---- DATA IN THIS EXERCISE
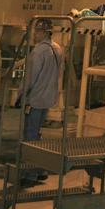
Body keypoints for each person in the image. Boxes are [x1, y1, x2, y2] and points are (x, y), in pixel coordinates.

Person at [19, 18, 63, 152]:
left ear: (44, 33)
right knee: (37, 130)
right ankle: (37, 159)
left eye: (37, 31)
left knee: (30, 133)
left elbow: (30, 77)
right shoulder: (58, 49)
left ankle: (30, 160)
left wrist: (21, 94)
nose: (34, 34)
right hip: (48, 98)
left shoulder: (38, 51)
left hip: (35, 99)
--------
Your answer should be the lines from the one containing "left ankle: (30, 160)" through the last line of the records, repeated exactly and with nothing added.

◆ **TASK RESULT**
left ankle: (30, 160)
left wrist: (21, 94)
nose: (34, 34)
right hip: (48, 98)
left shoulder: (38, 51)
left hip: (35, 99)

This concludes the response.